This influential lady developed the English border as an alternative to the Victorian’s formalized “bedding out” schemes, where flowers were arranged in mass displays much like the colors on a paint-by-number canvas, a practice that is still de rigueur in municipal parks.

To this day, sophisticated gardeners pay homage to Jekyll by turning up their collective noses at such plantings, declaring them garish and déclassé.

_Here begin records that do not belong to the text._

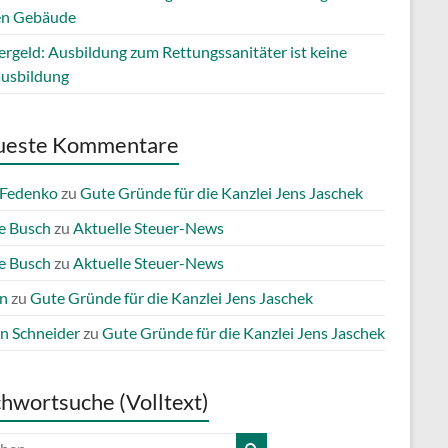
en Gebäude
ergeld: Ausbildung zum Rettungssanitäter ist keine
ausbildung
ueste Kommentare
 Fedenko
zu
Gute Gründe für die Kanzlei Jens Jaschek
e Busch
zu
Aktuelle Steuer-News
e Busch
zu
Aktuelle Steuer-News
n
zu
Gute Gründe für die Kanzlei Jens Jaschek
n Schneider
zu
Gute Gründe für die Kanzlei Jens Jaschek
chwortsuche (Volltext)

Much of what we believe to be Jekyll’s legacy is not her doing. When I read her landmark book “Color Schemes for the Flower Garden,” first published in 1908, I was surprised to learn that Ms. Jekyll was a fan of strong texture. While we think that including tropicals, desert plants and grasses is a fairly modern innovation, she incorporated bold plants like cannas, dahlias, yuccas and ornamental grasses into her designs. Jekyll also came to the defense of bedding annuals such as scarlet geraniums and lobelias, plants already out of favor at the turn of the last century, contending that “It wasn’t the plant’s fault that they have been overused or employed in dull or even stupid ways.”

I do, however, have a problem with Gertrude Jekyll’s reverence for her topic. There is not even a hint of a giggle in her musings. The grand dame of horticulture had no use for the mundane or the mediocre. Gardeners have a duty – her word – to elevate gardening to a fine art. I suspect she meant well, but her legacy has become our gardening id – that little voice that leaves us fretting over our duty to good taste.

The result is that most of us play it safe, making pretty but not very bold gardens. Pastel “English gardens” predominate because pastels are darned difficult to screw up. Gardeners get all kinds of weird advice concerning color from contemporary designers.

One writer warns that “red, orange, yellow and blue crammed together into tight quarters looks jumbly.” Huh? Or “white is rarely right with scarlet since it makes the planting look stark as a flag.” My favorite is “white should stay away from magenta, mauve, and fuchsia since it makes the flowers look like dingy lingerie.”

We can’t blame Jekyll for all of this goofy advice. She didn’t write it. She just set the stage when fear of doing the wrong thing hinders us and makes us hesitant to try something daring.

It’s a shame, because innovation occurs not when we follow someone else’s advice but when we strike out in new directions. I often wonder how she would react if they knew that, in her name, all forward progress in perennial garden design stopped in 1921. It’s one thing to be inspired by the past, another entirely to slavishly repeat it in perpetuity.

Within the bounds of social responsibility – who wants to live next to a lawn of bindweed? – gardens are where we should be able to express our individuality with complete freedom. If they make us giggle occasionally, so much the better.